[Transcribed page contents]

· · · · ·

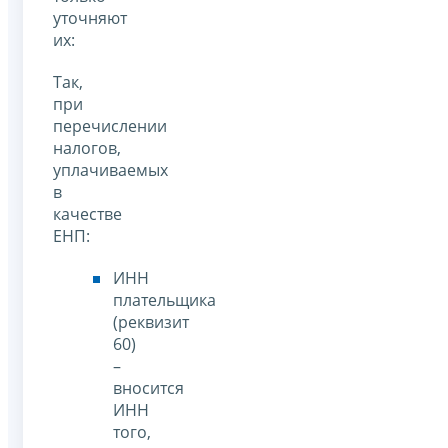
уточняют
их:
Так,
при
перечислении
налогов,
уплачиваемых
в
качестве
ЕНП:
ИНН
плательщика
(реквизит
60)
–
вносится
ИНН
того,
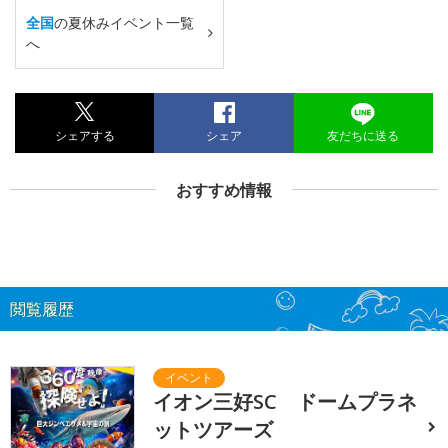
全国
の夏休みイベント一覧
へ
シェアする
シェア
友だちに送る
おすすめ情報
閲覧履歴
イオン三好SC ドームプラネ
ットツアーズ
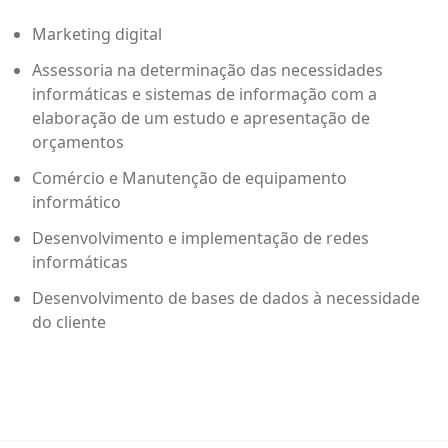
Marketing digital
Assessoria na determinação das necessidades
informáticas e sistemas de informação com a
elaboração de um estudo e apresentação de
orçamentos
Comércio e Manutenção de equipamento
informático
Desenvolvimento e implementação de redes
informáticas
Desenvolvimento de bases de dados à necessidade
do cliente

· · · · ·

* [INSTRUCTIONS FOR THE TASK] Put the text lines of the listing into a JSON list of strings, one string per line and no blank lines. Leave the pictures out of the answer.

* [EXPECTED OUTPUT]
[
  "уточняют",
  "их:",
  "Так,",
  "при",
  "перечислении",
  "налогов,",
  "уплачиваемых",
  "в",
  "качестве",
  "ЕНП:",
  "ИНН",
  "плательщика",
  "(реквизит",
  "60)",
  "–",
  "вносится",
  "ИНН",
  "того,",
  "全国",
  "の夏休みイベント一覧",
  "へ",
  "シェアする",
  "シェア",
  "友だちに送る",
  "おすすめ情報",
  "閲覧履歴",
  "イオン三好SC ドームプラネ",
  "ットツアーズ",
  "Marketing digital",
  "Assessoria na determinação das necessidades",
  "informáticas e sistemas de informação com a",
  "elaboração de um estudo e apresentação de",
  "orçamentos",
  "Comércio e Manutenção de equipamento",
  "informático",
  "Desenvolvimento e implementação de redes",
  "informáticas",
  "Desenvolvimento de bases de dados à necessidade",
  "do cliente"
]